**TRY IT:**
Exclude the pictures and transcribe the rest of the data below exactly.

*** INFORMATION SHOWN ***

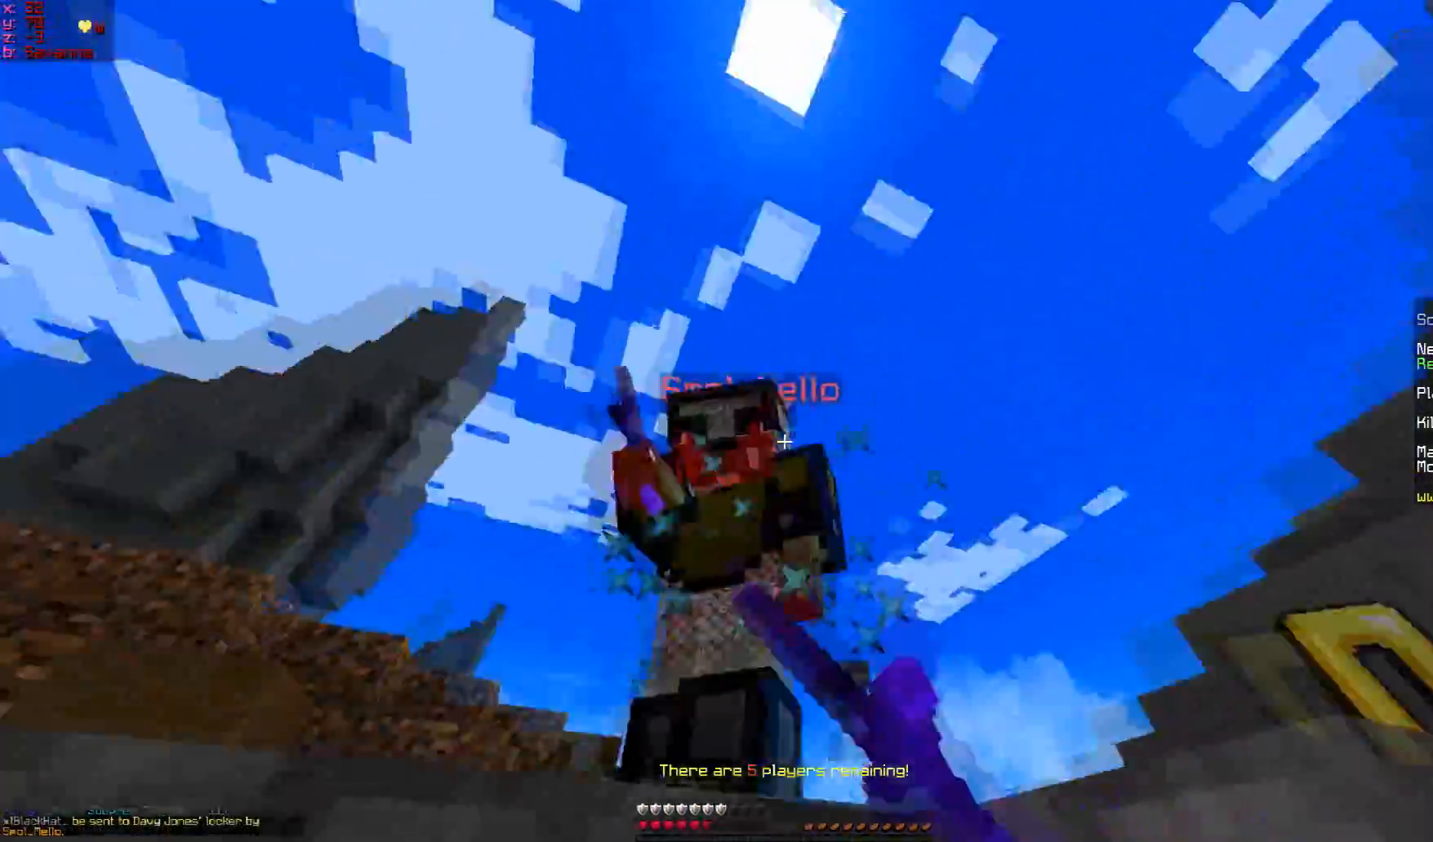
{"keys": ["w"], "mouse": [], "events": [[150, "mouse_left", "down"], [267, "mouse_left", "up"], [317, "mouse_left", "down"], [367, "mouse_left", "up"], [417, "mouse_left", "down"], [467, "d", "up"], [467, "mouse_left", "up"]]}
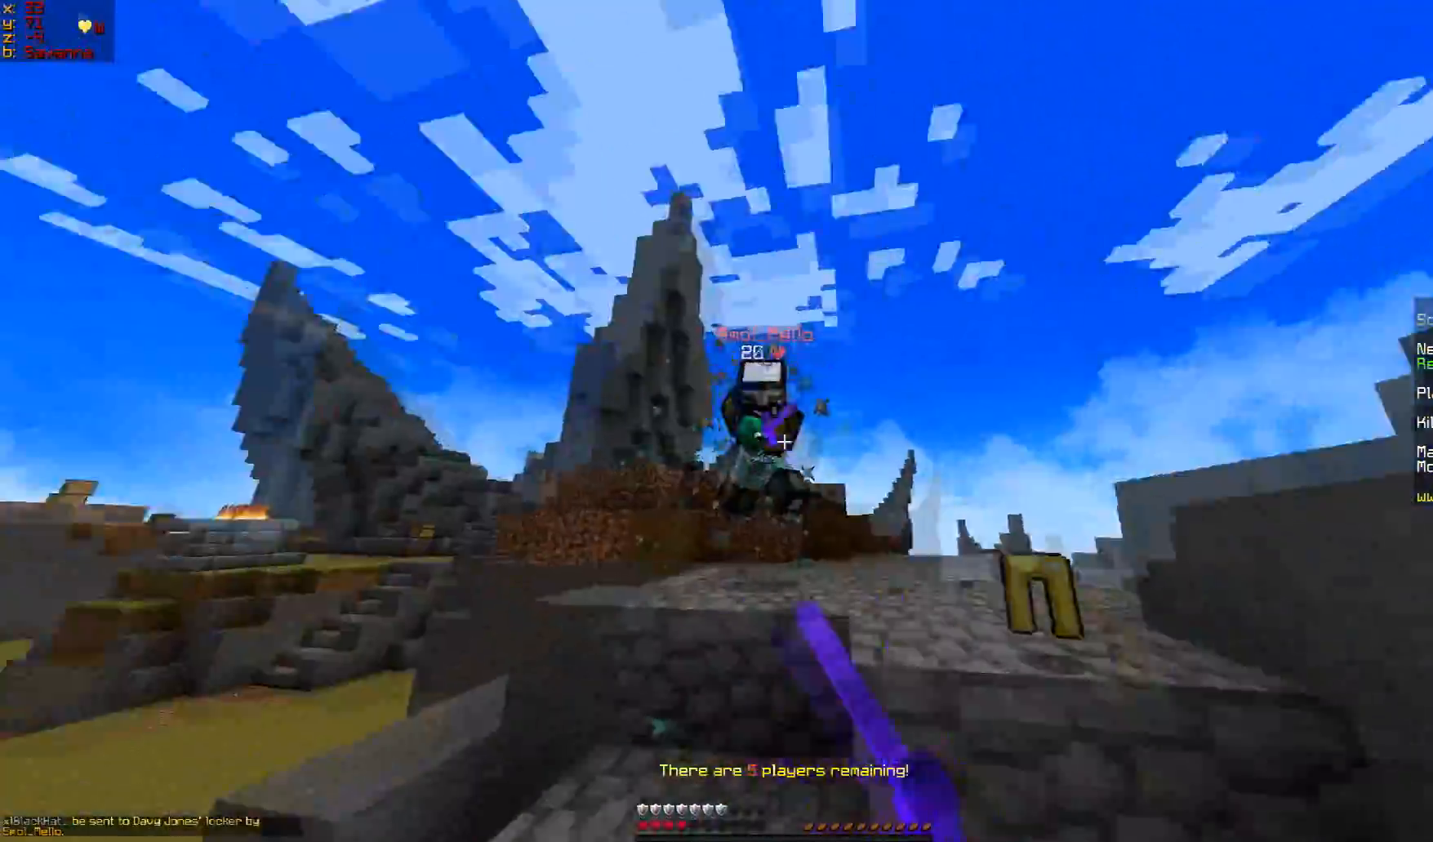
{"keys": ["w"], "mouse": [], "events": [[267, "mouse_left", "down"], [317, "mouse_left", "up"]]}
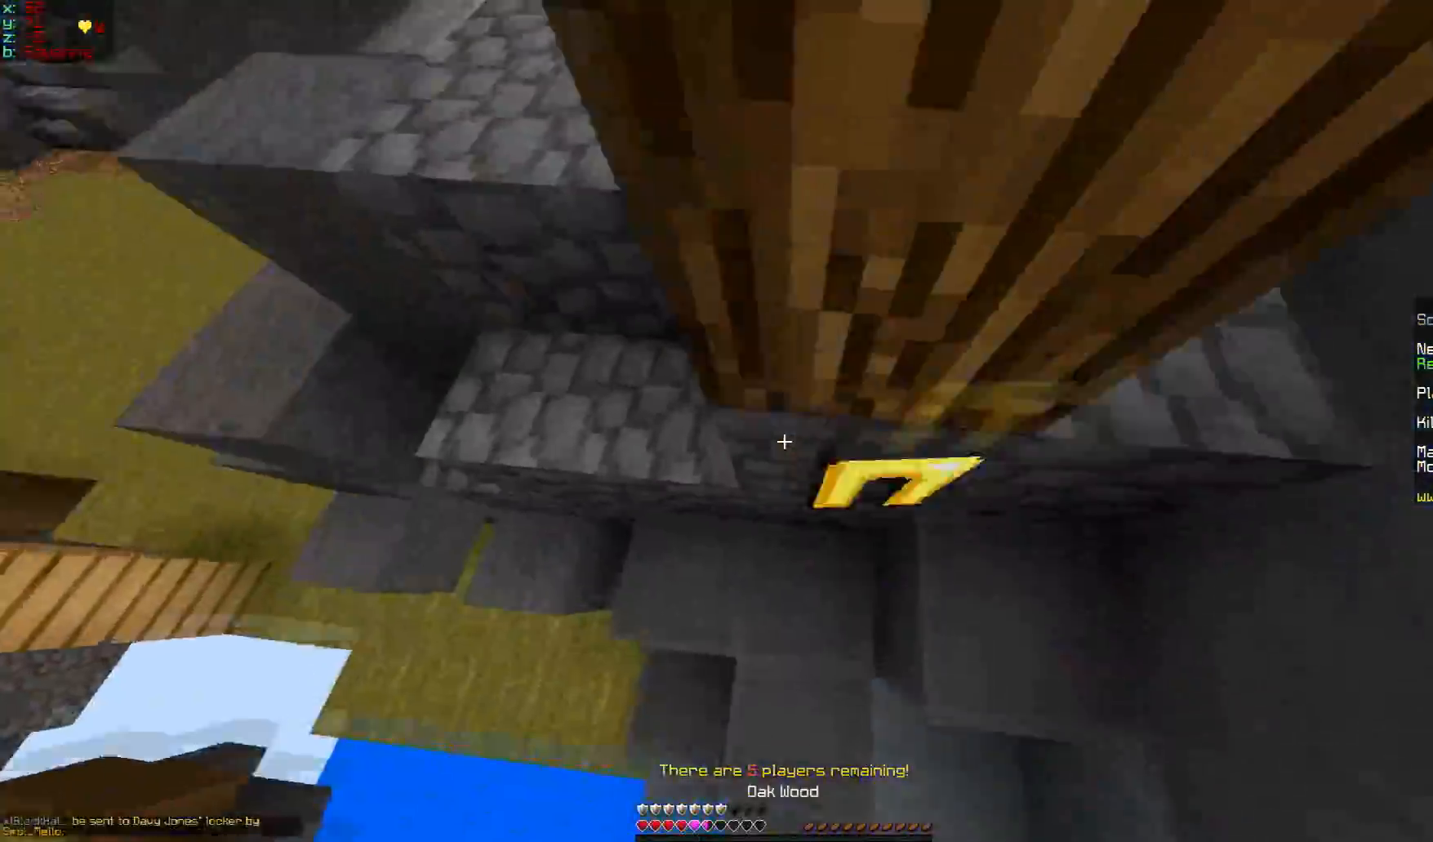
{"keys": ["w"], "mouse": [], "events": [[267, "mouse_left", "down"], [334, "mouse_left", "up"]]}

*** End of INFORMATION SHOWN ***

**PROBLEM SOLUTION:**
{"keys": ["w"], "mouse": [], "events": [[150, "mouse_left", "down"], [267, "mouse_left", "up"], [317, "mouse_left", "down"], [367, "mouse_left", "up"], [417, "mouse_left", "down"], [467, "d", "up"], [467, "mouse_left", "up"]]}
{"keys": ["w"], "mouse": [], "events": [[267, "mouse_left", "down"], [317, "mouse_left", "up"]]}
{"keys": ["w"], "mouse": [], "events": [[267, "mouse_left", "down"], [334, "mouse_left", "up"]]}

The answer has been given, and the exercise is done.